Alasan pasal ini diberi karena terdakwa melakukan pembunuhan bersama saudaranya inisial MA yang hingga kini masih buron. Jaksa memikirkan ada unsur kesengajaan dalam pembunuhan ini. 

"Sedangkan hakim memberi pasal 351 ayat 3 KUHP yang hanya mengatakan perbuatan terdakwa menganiaya. Padahal pelaku bersama saudaranya saat membunuh," kata Rizal saat diwawancara, Kamis (8/11/2018).

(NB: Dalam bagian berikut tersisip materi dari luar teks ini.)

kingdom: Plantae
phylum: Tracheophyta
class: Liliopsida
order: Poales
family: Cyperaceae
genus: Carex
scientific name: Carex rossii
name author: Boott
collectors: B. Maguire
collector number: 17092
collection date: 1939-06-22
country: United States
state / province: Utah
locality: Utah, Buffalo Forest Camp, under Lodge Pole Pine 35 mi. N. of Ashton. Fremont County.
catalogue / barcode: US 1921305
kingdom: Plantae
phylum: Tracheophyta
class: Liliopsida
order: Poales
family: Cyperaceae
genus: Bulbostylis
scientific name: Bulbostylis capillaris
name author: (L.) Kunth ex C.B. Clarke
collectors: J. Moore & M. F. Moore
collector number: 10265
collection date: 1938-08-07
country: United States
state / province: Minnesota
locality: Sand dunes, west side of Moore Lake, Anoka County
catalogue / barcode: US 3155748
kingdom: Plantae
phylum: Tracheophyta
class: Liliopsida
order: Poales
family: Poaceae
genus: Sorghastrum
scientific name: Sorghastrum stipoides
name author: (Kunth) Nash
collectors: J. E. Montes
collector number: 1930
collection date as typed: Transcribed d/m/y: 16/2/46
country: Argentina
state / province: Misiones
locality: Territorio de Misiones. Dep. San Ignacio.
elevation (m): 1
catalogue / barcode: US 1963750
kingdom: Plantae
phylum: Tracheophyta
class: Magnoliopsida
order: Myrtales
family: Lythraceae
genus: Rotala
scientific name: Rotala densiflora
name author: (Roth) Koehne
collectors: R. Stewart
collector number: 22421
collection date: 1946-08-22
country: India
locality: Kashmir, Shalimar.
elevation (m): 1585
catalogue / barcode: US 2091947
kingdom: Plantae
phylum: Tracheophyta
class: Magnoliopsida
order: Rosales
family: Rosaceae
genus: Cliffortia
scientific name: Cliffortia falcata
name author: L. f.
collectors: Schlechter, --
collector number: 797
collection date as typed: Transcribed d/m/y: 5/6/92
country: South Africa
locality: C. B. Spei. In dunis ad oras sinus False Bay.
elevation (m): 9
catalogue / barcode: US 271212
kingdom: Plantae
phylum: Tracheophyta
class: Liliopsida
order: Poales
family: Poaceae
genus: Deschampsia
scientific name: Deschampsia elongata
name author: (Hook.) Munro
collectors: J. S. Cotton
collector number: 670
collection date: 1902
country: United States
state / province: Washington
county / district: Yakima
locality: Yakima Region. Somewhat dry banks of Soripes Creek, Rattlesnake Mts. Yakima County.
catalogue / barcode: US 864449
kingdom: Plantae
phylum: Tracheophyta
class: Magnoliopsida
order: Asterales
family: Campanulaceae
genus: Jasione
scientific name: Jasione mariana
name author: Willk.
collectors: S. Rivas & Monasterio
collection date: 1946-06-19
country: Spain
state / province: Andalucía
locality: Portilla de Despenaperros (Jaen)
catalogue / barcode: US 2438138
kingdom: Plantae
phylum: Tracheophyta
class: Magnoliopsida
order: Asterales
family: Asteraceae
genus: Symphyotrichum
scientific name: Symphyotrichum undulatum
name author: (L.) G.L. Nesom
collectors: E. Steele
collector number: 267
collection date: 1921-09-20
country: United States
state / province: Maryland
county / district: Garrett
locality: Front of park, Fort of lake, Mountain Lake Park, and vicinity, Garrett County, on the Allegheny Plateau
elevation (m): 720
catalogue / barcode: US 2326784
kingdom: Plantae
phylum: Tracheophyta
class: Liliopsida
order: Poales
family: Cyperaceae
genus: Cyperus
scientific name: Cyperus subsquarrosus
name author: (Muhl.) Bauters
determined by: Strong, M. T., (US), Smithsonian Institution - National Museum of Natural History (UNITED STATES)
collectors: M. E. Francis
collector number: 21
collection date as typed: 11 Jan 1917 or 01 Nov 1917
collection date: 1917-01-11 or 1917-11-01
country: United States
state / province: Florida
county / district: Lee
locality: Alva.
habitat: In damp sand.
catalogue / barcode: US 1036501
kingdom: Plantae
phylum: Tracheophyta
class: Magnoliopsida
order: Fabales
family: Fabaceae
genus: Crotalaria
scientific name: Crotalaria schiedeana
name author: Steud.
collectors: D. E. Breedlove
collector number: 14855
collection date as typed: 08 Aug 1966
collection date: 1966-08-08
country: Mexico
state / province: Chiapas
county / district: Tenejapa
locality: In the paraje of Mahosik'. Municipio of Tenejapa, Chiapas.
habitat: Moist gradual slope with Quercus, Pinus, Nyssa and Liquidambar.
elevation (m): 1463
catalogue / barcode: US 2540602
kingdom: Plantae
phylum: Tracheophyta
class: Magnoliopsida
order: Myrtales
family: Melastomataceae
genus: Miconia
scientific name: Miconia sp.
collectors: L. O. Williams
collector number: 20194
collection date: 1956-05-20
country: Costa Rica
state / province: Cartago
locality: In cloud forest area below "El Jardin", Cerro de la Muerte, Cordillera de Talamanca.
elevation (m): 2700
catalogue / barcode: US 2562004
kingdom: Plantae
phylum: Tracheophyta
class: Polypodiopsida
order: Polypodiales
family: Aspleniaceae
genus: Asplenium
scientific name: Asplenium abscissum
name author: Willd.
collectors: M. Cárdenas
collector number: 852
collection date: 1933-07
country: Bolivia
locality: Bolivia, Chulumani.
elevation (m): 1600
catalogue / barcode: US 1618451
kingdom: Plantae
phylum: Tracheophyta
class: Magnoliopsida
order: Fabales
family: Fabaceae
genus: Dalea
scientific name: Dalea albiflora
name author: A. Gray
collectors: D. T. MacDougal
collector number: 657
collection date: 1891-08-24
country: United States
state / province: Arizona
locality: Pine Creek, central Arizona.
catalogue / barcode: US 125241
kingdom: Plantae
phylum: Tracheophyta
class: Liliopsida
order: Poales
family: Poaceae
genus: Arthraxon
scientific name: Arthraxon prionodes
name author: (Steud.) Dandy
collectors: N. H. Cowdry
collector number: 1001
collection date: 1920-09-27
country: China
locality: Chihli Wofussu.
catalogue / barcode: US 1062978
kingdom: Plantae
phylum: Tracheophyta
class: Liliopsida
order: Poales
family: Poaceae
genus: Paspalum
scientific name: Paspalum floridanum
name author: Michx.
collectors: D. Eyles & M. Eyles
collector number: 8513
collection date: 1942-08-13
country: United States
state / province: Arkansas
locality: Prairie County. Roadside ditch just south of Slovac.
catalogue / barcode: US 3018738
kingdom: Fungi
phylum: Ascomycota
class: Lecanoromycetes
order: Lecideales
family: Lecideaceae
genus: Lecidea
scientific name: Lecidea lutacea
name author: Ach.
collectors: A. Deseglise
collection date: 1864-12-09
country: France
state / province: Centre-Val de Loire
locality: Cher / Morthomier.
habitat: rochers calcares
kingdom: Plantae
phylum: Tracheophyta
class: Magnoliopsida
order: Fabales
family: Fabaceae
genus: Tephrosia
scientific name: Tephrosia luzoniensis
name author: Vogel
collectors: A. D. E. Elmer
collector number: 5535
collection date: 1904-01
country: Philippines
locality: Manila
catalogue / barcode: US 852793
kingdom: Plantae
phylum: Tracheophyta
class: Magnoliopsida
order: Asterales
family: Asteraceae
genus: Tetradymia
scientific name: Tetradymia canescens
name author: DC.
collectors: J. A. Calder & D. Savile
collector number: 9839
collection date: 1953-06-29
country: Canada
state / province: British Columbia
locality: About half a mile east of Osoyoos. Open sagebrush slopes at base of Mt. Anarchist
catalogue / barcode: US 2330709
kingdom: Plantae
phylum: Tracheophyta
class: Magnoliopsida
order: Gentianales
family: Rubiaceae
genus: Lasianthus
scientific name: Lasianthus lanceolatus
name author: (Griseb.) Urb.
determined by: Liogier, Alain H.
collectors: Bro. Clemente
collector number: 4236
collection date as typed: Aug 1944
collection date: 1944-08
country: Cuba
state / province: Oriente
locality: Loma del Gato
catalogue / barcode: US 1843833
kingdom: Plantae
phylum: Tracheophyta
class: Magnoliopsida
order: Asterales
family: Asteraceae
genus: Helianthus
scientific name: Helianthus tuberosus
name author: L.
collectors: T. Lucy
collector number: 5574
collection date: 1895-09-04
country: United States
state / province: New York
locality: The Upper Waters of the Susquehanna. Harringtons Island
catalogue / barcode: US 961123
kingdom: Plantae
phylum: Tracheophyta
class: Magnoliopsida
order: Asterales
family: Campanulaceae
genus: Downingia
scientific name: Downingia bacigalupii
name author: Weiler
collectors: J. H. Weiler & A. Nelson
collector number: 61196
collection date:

Meski Muh. Arwin telah menyesali perbuatannya, tetapi hukumannya dinilai terlalu ringan oleh jaksa penuntut umum. Rizal mengaku akan mengajukan banding ke pengadilan tinggi pada Senin, 13 November 2018 mendatang. 

"Memang hakim memiliki pertimbangan sendiri sehingga pelaku dijatuhi hukuman ringan. Padahal dalam tuntutan saya terdakwa harus dihukum 12 tahun penjara," imbuhnya.

Rizal lebih jauh mengatakan alasan hakim memberi putusan ringan karena menilai korban tidak meninggal di lokasi kejadian melainkan saat dilarikan ke rumah sakit. Menurutnya, alasan itu tidak serta merta membuat pelaku mendapatkan hukuman ringan. 

Sebelumnya Arwin divonis tujuh tahun penjara oleh majelis hakim atas perkara pembunuhan terhadap Ibrahim Sewang di Jalan Abu Bakar Lambogo kota Makassar pada 22 Januari lalu. 

Aksi pembunuhan dilatari karena pelaku emosi korban menatapnya emosi dan mengumpatnya saat berada di sekitar rumahnya.